O que a direção da Frente Nacional quer fazer passar como uma “vitória popular” na realidade foi o triunfo da estratégia de Micheletti e do imperialismo: o golpe tinha entre seus objetivos evitar qualquer processo constituinte que questionasse o regime oligárquico e pró-imperialista consagrado na Constituição de 1982, que reafirmou com a última ditadura o domínio político da burguesia através da alternância bipartidária entre o Partido Liberal e o Partido Nacional. Precisamente, a base dos acordos assinados por Zelaya com Micheletti e seus seguidores foi a renúncia de convocar uma Assembléia Constituinte, mesmo que com o caráter limitado com que Zelaya pretendia instalá-la, e a legitimação do conjunto das instituições do regime que deram o golpe de Estado – o Congresso Nacional, a Corte Suprema de Justiça, as Forças Armadas e os partidos políticos capitalistas, junto com as associações empresariais e as igrejas católica e evangélica. O coroamento desta vergonhosa capitulação de Zelaya e seus aliados diante dos golpistas foi a aceitação das eleições de 29 de novembro, convocadas pela governo de fato, como se fosse um processo “limpo e democrático”.
A candidatura independente ã presidência, postulada pelo dirigente sindical Carlos Reyes, se manteve especulando que ao final o governo Micheletti aceitaria algum compromisso e se daria por “restabelecida” a “ordem constitucional”; portanto, nunca teve uma política decidida de organizar o boicote a estas eleições convocadas pelo regime para legitimar o golpe. Tampouco teve esta política a Unificação Democrática, mais afinada com a política de Zelaya. Desta maneira, apesar de haver setores de base da resistência que estavam dispostos a enfrentar as eleições, não houve nenhuma alternativa clara ã saída eleitoral do regime. [...]

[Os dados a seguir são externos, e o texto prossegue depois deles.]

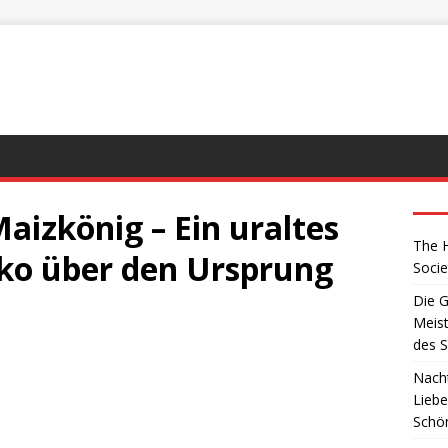
izkönig – Ein uraltes
The H
ko über den Ursprung
Socie
Die G
Meist
des S
Nacht
Liebe
Schö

Pela via da negociação, a direção zelaista da Frente Nacional de Resistência vem entregando as bandeiras de luta da resistência, que tinha como objetivo a derrota do golpe. Mas este resultado não era inevitável. A mobilização operária, camponesa e popular podia dar um salta em sua luta contra o governo golpista, organizando a greve geral e a autodefesa diante da repressão do exército e das forças de segurança, abrindo assim a possibilidade de derrubar Micheletti e substituí-lo por um governo provisório das organizações operárias e populares antigolpistas que convocasse uma Assembléia Constituinte Revolucionária.
Hoje o regime, com a bênção de Zelaya, buscará legitimar-se nas eleições organizadas pela ditadura cívico-militar, que ainda mantém de fato o estado de sítio e persegue dirigentes e ativistas da resistência. Por isso os trabalhadores e os setores populares têm que exigir de suas direções rechaçar o acordo San José/Tegucigalpa e retomar a luta para derrotar o regime golpista e oligárquico. Participar nas eleições significa avalizar a fraude dos golpistas. É necessário organizar o boicote ativo contra as eleições fraudulentas de 29 de novembro e continuar a luta para impor uma Assembléia Constituinte Revolucionária que coloque em xeque a subordinação ao imperialismo, o domínio oligárquico e abra o caminho para a luta por um governo operário, camponês e popular. A resolução reacionária em Honduras, impulsionada pelo Estados Unidos, aceita pelos governos regionais e levada adiante por Zelaya, demonstra que a luta pela derrota do regime golpista está indissoluvelmente ligada à luta contra a patronal local, seu staff político-militar e o imperialismo. Apesar do repúdio generalizado em todo o continente ao golpe de estado em Honduras, as direções tradicionais, burocráticas, nacionalistas e reformistas da classe operária latino-americana, não organizaram nenhuma ação afirmativa de solidariedade ativa com a luta do povo hondurenho, alimentando a confiança de que o golpe terminaria pela via do diálogo e dos trâmites da OEA e do imperialismo sob a direção de Obama. A experiência de Honduras mostra, uma vez mais, que só os trabalhadores do continente em aliança com os camponeses pobres e os setores populares, e com seus próprios métodos de luta, podem enfrentar consequentemente o imperialismo, as burguesias e as oligarquias locais.